• _Instruções_
• A. Repita, do trecho sobre o futuro da humanidade, a passagem que começa em "Ou então, num" e termina em "biótica desapareceu definitivamente.".
• B. As afirmações a seguir concordam com o trecho sobre o futuro da humanidade? Responda sim ou não a cada uma e cite literalmente as palavras do trecho que decidem a resposta. (i) O trecho afirma que a mudança de rumo ocorrerá sem uma grande crise. (ii) Segundo o trecho, os mais apetrechados seriam poupados pela crise. (iii) O trecho diz que, em tempos pré-históricos do planeta, até 70% da carga biótica desapareceu.
• C. Retome o trecho sobre o futuro da humanidade e dê continuidade a ele a partir da última frase.

• _Trecho fornecido_
* * * * * * *

Ou então, num momento de aguda consciência face ao possível desaparecimento da espécie, o ser humano dê um salto quântico em seu nível de consciência, cai em si, dá-se conta de que pode realmente chegar ao fim de sua aventura planetária e mudar, forçosamente e definir um novo rumo.
Certamente não se fará sem uma fenomenal crise que pode levar porções significativas da humanidade, começando pelos mais vulneráveis mas não poupando nem os mais apetrechados. Assim ocorreu em tempos pré-históricos do planeta, nos quais até 70% da carga biótica desapareceu definitivamente.

* * * * * * *

• _Dados registrados_
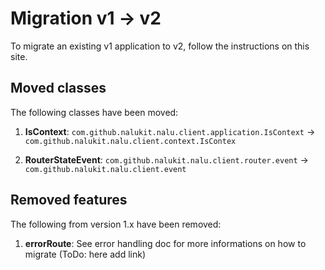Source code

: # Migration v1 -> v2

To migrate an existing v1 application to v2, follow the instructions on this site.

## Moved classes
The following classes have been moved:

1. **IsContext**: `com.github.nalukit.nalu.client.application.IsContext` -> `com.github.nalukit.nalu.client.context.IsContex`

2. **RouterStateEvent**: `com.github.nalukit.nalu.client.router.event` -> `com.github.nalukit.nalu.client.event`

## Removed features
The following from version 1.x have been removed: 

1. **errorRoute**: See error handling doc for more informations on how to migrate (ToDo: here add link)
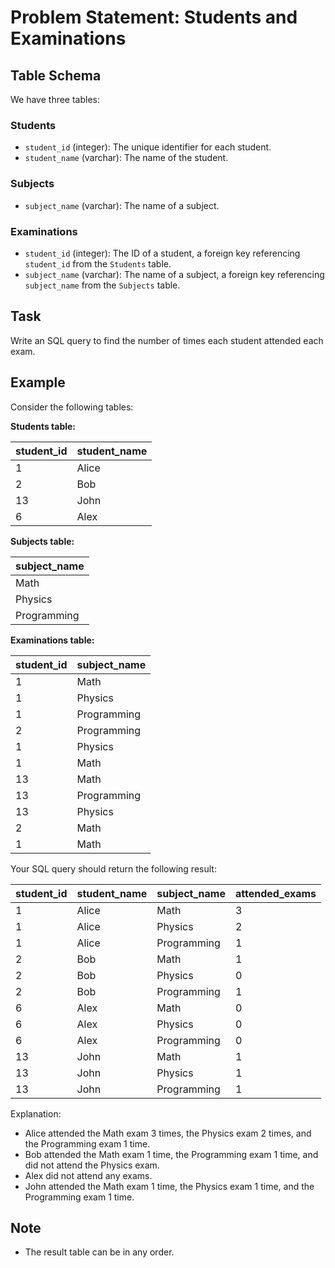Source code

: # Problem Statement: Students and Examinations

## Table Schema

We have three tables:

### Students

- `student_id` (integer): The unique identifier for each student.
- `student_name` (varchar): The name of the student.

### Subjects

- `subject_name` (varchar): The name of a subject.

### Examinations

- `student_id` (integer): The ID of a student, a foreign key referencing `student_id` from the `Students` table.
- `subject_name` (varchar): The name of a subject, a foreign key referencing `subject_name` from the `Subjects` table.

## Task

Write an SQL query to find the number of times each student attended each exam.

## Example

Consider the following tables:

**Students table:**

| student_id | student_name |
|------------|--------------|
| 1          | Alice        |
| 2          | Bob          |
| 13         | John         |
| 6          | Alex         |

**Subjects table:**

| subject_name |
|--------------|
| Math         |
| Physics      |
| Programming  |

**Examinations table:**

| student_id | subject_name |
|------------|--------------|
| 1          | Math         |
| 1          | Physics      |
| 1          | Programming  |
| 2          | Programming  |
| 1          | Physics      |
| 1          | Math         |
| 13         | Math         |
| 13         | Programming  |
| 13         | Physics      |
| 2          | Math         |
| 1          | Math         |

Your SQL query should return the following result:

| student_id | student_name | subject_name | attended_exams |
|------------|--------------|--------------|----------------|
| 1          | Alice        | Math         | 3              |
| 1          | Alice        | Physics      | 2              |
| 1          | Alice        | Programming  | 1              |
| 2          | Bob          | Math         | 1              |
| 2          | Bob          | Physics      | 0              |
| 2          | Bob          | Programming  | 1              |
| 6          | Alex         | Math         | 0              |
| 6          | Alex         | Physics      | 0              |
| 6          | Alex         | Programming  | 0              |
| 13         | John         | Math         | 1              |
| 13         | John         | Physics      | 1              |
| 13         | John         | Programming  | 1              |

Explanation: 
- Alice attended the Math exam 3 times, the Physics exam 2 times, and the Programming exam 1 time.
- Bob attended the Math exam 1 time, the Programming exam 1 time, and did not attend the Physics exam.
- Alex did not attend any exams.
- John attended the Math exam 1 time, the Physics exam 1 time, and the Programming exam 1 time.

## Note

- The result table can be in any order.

* * * * * * *

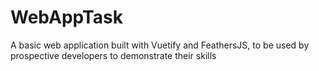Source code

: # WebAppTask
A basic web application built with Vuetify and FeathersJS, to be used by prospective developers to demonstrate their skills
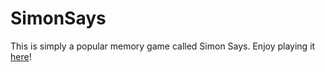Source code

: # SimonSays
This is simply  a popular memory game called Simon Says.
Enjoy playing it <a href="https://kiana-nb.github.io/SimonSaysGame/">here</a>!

* * * * * * *

• _Respostas fornecidas_
• A.
Ou então, num momento de aguda consciência face ao possível desaparecimento da espécie, o ser humano dê um salto quântico em seu nível de consciência, cai em si, dá-se conta de que pode realmente chegar ao fim de sua aventura planetária e mudar, forçosamente e definir um novo rumo.
Certamente não se fará sem uma fenomenal crise que pode levar porções significativas da humanidade, começando pelos mais vulneráveis mas não poupando nem os mais apetrechados. Assim ocorreu em tempos pré-históricos do planeta, nos quais até 70% da carga biótica desapareceu definitivamente.

• B.
(i) Não: "Certamente não se fará sem uma fenomenal crise".
(ii) Não: "não poupando nem os mais apetrechados".
(iii) Sim: "nos quais até 70% da carga biótica desapareceu definitivamente".

• C.
Qual será o rumo? Estimo que nem sábios, nem cientistas nem mestres espirituais saibam apontar a direção. A humanidade, agora unida pelo medo e pelo pavor, mais do que pelo amor ao futuro, perceberá que poderá ter chegado ao fim do caminho andado. Olhará ao redor e descobrirá uma senda a ser percorrida e construída pelo andar de todos. “Caminante, no hay camino, se hace camino al andar” nos ensinou um poeta desesperado espanhol, fugido da perseguição franquista. De dentro de nossa essência humana teremos que tirar as inspirações e os sonhos que nos consolidam o novo caminho. Vale a frase de Einstein: a ideia que criou a crise atual não pode ser a mesma que nos vai sair dela. Temos que sonhar, criar, projetar utopias viáveis e abrir caminhos novos. As ciências da vida nos confirmaram que somos seres de amor, de solidariedade, de cuidado, apesar de uma sombra sempre nos acompanhar e que devemos colocá-la sob vigilância.
Mas antes nos interroguemos: por que chegamos a este ponto crítico global? Aqui, mais que um saber científico, socorre-nos um pensamento filosofante.
Entre outras causas, considero duas fundamentais: a erosão da ética e a asfixia da espiritualidade.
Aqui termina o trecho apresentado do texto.